**PROBLEM DETAILS**
All of the data should be restated word for word, with the pictures omitted.

**RECORDED INFORMATION**
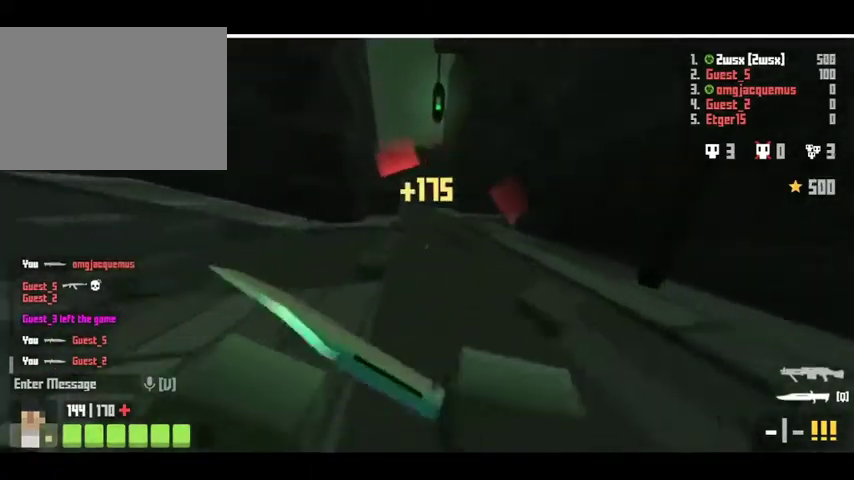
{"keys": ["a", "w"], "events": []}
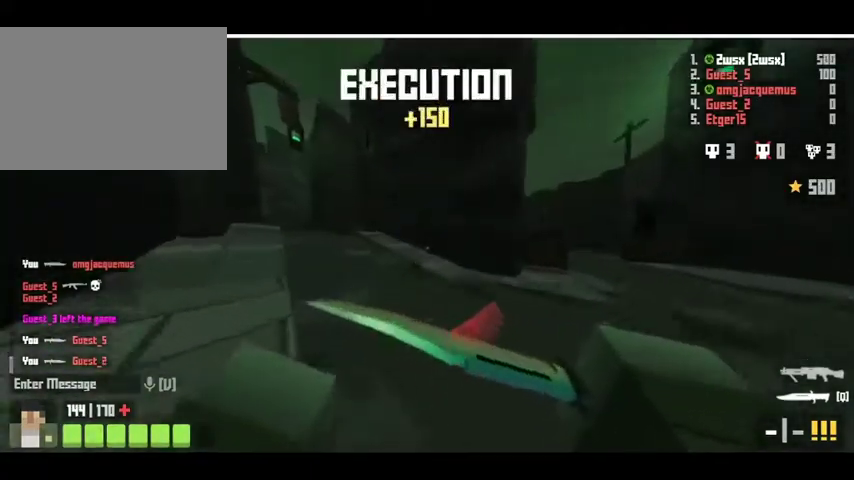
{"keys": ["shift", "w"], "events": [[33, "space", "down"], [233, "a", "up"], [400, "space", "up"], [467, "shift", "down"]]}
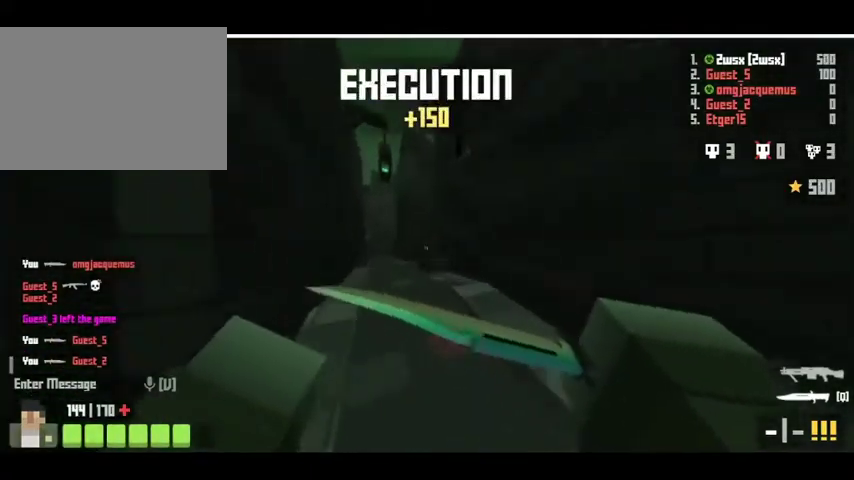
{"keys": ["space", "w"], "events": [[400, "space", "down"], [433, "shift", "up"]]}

**SOLUTION FOR THIS TASK**
{"keys": ["a", "w"], "events": []}
{"keys": ["shift", "w"], "events": [[33, "space", "down"], [233, "a", "up"], [400, "space", "up"], [467, "shift", "down"]]}
{"keys": ["space", "w"], "events": [[400, "space", "down"], [433, "shift", "up"]]}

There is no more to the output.